The voices in Donald Trump’s head were unanimous. “Everyone says that I should get the Nobel Peace Prize,” he told the United Nations General Assembly. But if he really believes everyone agrees with him, why is he so consumed with revenge?
Also, are we really going to let a mad ignoramus destroy our country?
Trump’s popularity may be waning, but his increasing desperation makes him all the more dangerous.
He forced out a U.S. attorney whom he appointed for refusing to indict former FBI Director James Comey due to a lack of evidence. He then appointed his personal lawyer, Lindsey Halligan, despite her having no prosecutorial experience. She filed a bare-bones indictment just days before the statute of limitations was set to expire.
Trump’s public comments provide clear evidence of a selective and vindictive prosecution. A judge will likely throw it out.
It is difficult to say which is worse — Trump’s vindictiveness or his lack of discipline. The people he is eager to prosecute include California Democratic Sen. Adam Schiff and New York Attorney General Letitia James. From his frequent insults, he appears to have a lengthy enemies list, though he denies it’s a list.
He is increasingly erratic. After throwing Ukrainian President Volodymyr Zelenskyy out of the White House, Trump is now disillusioned with his own buddy, Vladimir Putin, and is claiming to re-embrace Zelenskyy. Who knows what his position will be next week?
Trump has made our country a laughingstock. His UN speech was a tangle of his usual lies, petty grievances and meritless boasting. He demanded an investigation into the escalator stopping (which was caused by his own videographer), and the teleprompter failing (for which his own staff was to blame).
Every time Trump stubs his toe, it’s another Deep State conspiracy.
But Trump’s mischief is catching up with him. His attempt to silence his critics backfired badly in the case of late-night host Jimmy Kimmel. Disney and ABC returned Kimmel to the air soon after his suspension provoked a national uproar against censorship.
This does not mean Trump is about to lose power. He controls every branch of government, and his fellow Republicans have been mostly supine. The Associated Press reports that the Supreme Court has granted the Trump administration’s requests to block lower court rulings in more than 70 percent of cases brought by the administration that were decided via the shadow docket.
Still, Trump’s act has gotten old. His habit of creating problems rather than solving them is increasingly difficult to overlook.
Trump is Mr. Distraction. That might work for him if people gave up. But people are getting fed up. He has not made good on his promises to lower food prices, and his Big Beautiful Bill, which passed a few months ago, is threatening many people’s healthcare and food assistance. Meanwhile, he and Health and Human Services Secretary Robert F. Kennedy Jr. have endangered public health by embracing junk science, like the claim that Tylenol causes autism.

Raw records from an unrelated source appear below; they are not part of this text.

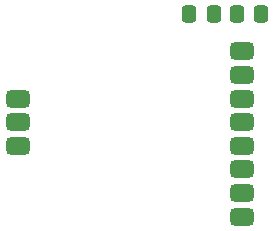
<source format=gbr>
%TF.GenerationSoftware,KiCad,Pcbnew,7.0.1*%
%TF.CreationDate,2023-04-28T09:32:53+02:00*%
%TF.ProjectId,CC1101_ANT,43433131-3031-45f4-914e-542e6b696361,rev?*%
%TF.SameCoordinates,Original*%
%TF.FileFunction,Paste,Top*%
%TF.FilePolarity,Positive*%
%FSLAX46Y46*%
G04 Gerber Fmt 4.6, Leading zero omitted, Abs format (unit mm)*
G04 Created by KiCad (PCBNEW 7.0.1) date 2023-04-28 09:32:53*
%MOMM*%
%LPD*%
G01*
G04 APERTURE LIST*
G04 Aperture macros list*
%AMRoundRect*
0 Rectangle with rounded corners*
0 $1 Rounding radius*
0 $2 $3 $4 $5 $6 $7 $8 $9 X,Y pos of 4 corners*
0 Add a 4 corners polygon primitive as box body*
4,1,4,$2,$3,$4,$5,$6,$7,$8,$9,$2,$3,0*
0 Add four circle primitives for the rounded corners*
1,1,$1+$1,$2,$3*
1,1,$1+$1,$4,$5*
1,1,$1+$1,$6,$7*
1,1,$1+$1,$8,$9*
0 Add four rect primitives between the rounded corners*
20,1,$1+$1,$2,$3,$4,$5,0*
20,1,$1+$1,$4,$5,$6,$7,0*
20,1,$1+$1,$6,$7,$8,$9,0*
20,1,$1+$1,$8,$9,$2,$3,0*%
G04 Aperture macros list end*
%ADD10RoundRect,0.250000X0.337500X0.475000X-0.337500X0.475000X-0.337500X-0.475000X0.337500X-0.475000X0*%
%ADD11RoundRect,0.375000X0.625000X-0.375000X0.625000X0.375000X-0.625000X0.375000X-0.625000X-0.375000X0*%
%ADD12RoundRect,0.250000X-0.337500X-0.475000X0.337500X-0.475000X0.337500X0.475000X-0.337500X0.475000X0*%
G04 APERTURE END LIST*
D10*
%TO.C,C1*%
X141775000Y-39370000D03*
X139700000Y-39370000D03*
%TD*%
D11*
%TO.C,U1*%
X144145000Y-42545000D03*
X144145000Y-44545000D03*
X144145000Y-46545000D03*
X144145000Y-48545000D03*
X144145000Y-50545000D03*
X144145000Y-52545000D03*
X144145000Y-54545000D03*
X144145000Y-56545000D03*
X125245000Y-50545000D03*
X125245000Y-48545000D03*
X125245000Y-46545000D03*
%TD*%
D12*
%TO.C,C2*%
X143742500Y-39370000D03*
X145817500Y-39370000D03*
%TD*%
M02*

</source>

The midterm elections are 13 months away. If we tune out instead of holding Republicans to account, the toadies and incompetents Trump has installed atop our government will continue their wreckage.
So-called War Secretary Pete Hegseth summoned hundreds of our top military officers from around the globe to Marine Corps Base Quantico in Virginia on Sept. 30 to discuss his vision of “warrior ethos.” I doubt that experienced military officers needed a lecture from a guy known for drunkenness and sexual harassment, and whose main qualification for heading our national defense was being a weekend host on Fox News. Maybe he planned to give them tips on hair, makeup and manly gestures.
Francis Scott Key, in 1814, described in “The Star-Spangled Banner” the American flag surviving a night of British bombardment of Fort McHenry. I marvel each morning that we have survived another day of attacks on our norms and institutions. As Jonathan Rauch writes in The Constitution of Knowledge, “The miracle is how robust free expression and liberal science have proved to be, despite unremitting attacks from every direction over hundreds of years.”
I remain defiant. I’m thinking of cheering everyone up with a column titled, “Imagine how much worse things could get.” It could get so bad that a closeted senator could no longer safely cruise in the nation’s capital.
More seriously, the threat never feels quite so dire until we ourselves are being grabbed in the street by masked officers and disappeared.
Let’s not wait until it is too late. Freedom is kept alive by exercising it.